--- Extrait choisi ---
22.02.09 | AVIDA DOLLARS, c’était le surnom anagrammesque donné en son temps par l’austère André Breton à un Salvador Dali ravi, pour fustiger chez celui-ci un goût immodéré pour l’argent. L’anagramme de l’artiste britannique Damien Hirst reste à trouver… S’il était dans la même veine, ce serait parfait.
Depuis la vente record de sa production chez Sotheby’s en septembre dernier qui le vit squeezer sans scrupule le circuit traditionnel des galeries et récolter en deux jours 139,5 millions d’euros, ce représentant triomphant des Young British Artists (YBAs) de 43 ans pète littéralement les plombs.
Rappelons que la pièce maîtresse de la vente, « Le Veau d’or » pour un jeune bovidé plongé dans du formol, s’envola pour 13 millions d’euros. Le titre était sans doute prémonitoire. Depuis, l’artiste s’efface devant le requin, autre de ses oeuvres formolées, et le businessman multiplie les coups d’éclat plus cyniques les uns que les autres.
Moins de deux mois après l’événement qui bouscula le petit monde de l’art, une bonne partie des petites mains qui réalisent avec soin les œuvres que Damien Hirst conçoit étaient tout bonnement remerciées. Plus récemment, il interdit à un documentariste jugé trop critique de simplement filmer l’une de ses expositions pour un sujet global sur le marché de l’art contemporain destiné à la BBC.

--- Jeu de données ---

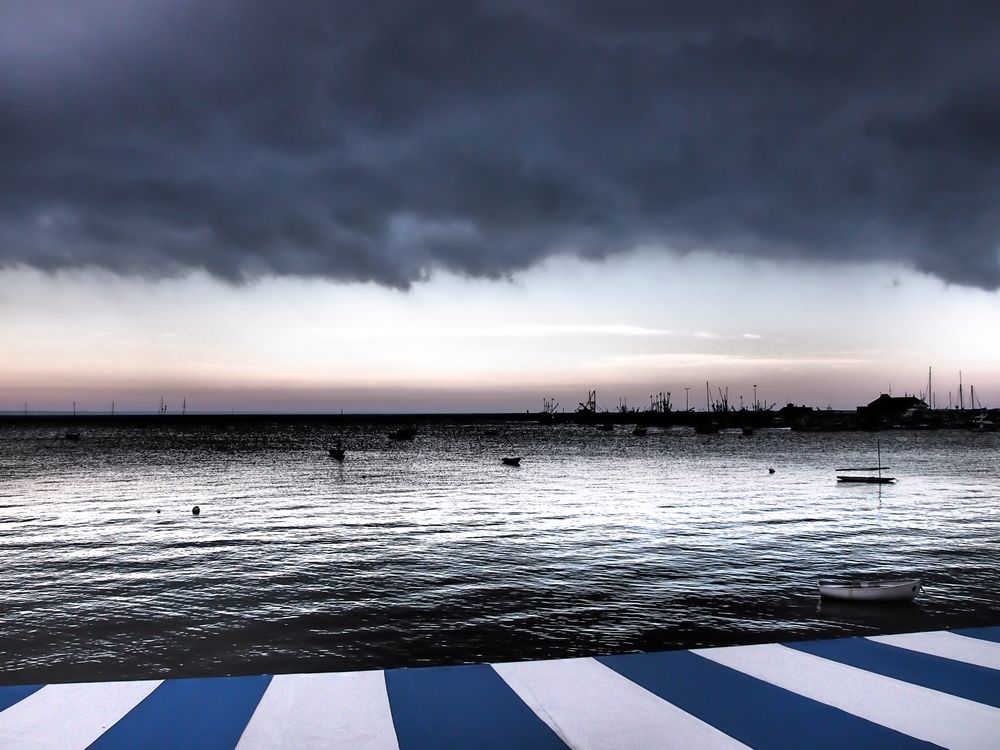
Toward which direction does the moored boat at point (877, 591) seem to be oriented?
to the viewer's right
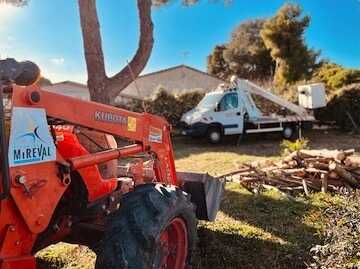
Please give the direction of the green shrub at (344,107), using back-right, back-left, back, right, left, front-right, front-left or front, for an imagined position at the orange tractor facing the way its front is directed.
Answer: front

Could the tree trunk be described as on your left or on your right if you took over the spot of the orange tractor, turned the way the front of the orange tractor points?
on your left

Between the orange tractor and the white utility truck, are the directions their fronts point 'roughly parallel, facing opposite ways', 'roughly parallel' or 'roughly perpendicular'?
roughly parallel, facing opposite ways

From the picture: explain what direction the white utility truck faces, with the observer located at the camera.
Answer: facing the viewer and to the left of the viewer

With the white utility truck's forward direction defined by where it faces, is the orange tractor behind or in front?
in front

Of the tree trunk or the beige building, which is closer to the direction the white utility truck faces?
the tree trunk

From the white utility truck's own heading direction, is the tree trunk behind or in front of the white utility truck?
in front
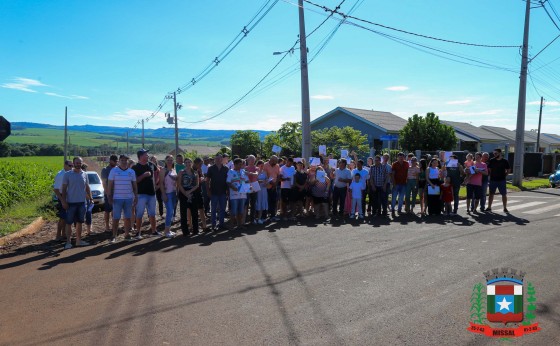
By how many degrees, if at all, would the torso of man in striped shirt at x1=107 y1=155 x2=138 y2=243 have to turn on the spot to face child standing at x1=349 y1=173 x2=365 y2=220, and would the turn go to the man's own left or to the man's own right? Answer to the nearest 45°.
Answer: approximately 90° to the man's own left

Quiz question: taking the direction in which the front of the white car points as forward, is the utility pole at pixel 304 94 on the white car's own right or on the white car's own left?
on the white car's own left

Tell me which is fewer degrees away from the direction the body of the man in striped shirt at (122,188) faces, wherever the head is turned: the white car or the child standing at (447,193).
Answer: the child standing

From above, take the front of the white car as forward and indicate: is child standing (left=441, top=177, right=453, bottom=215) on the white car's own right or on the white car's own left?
on the white car's own left

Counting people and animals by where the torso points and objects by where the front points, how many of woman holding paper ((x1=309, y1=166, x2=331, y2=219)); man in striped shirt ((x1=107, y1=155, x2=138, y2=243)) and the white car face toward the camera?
3

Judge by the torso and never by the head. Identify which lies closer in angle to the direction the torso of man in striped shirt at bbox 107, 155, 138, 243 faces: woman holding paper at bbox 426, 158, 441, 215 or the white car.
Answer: the woman holding paper

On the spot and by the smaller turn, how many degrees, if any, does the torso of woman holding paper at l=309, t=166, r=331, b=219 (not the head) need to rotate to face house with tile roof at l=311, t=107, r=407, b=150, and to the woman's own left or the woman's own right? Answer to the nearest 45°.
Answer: approximately 180°

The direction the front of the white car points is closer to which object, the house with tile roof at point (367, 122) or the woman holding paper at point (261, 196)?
the woman holding paper

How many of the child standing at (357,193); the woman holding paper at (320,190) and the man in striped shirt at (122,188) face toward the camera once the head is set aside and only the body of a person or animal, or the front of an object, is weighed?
3

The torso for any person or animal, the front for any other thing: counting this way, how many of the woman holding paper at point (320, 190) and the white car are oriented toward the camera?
2
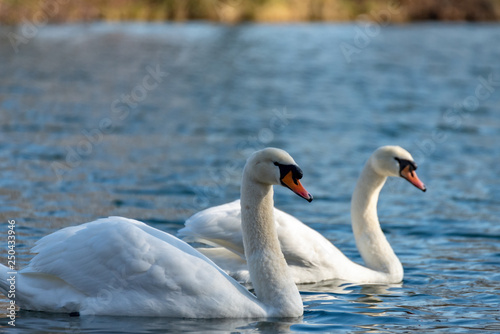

--- Tâche assignée ---
Recopiez le passage de l'article sur Damien Hirst qui va de « Depuis la vente » jusqu'à « littéralement les plombs. » inclus.

--- Tâche réalisée ---
Depuis la vente record de sa production chez Sotheby’s en septembre dernier qui le vit squeezer sans scrupule le circuit traditionnel des galeries et récolter en deux jours 139,5 millions d’euros, ce représentant triomphant des Young British Artists (YBAs) de 43 ans pète littéralement les plombs.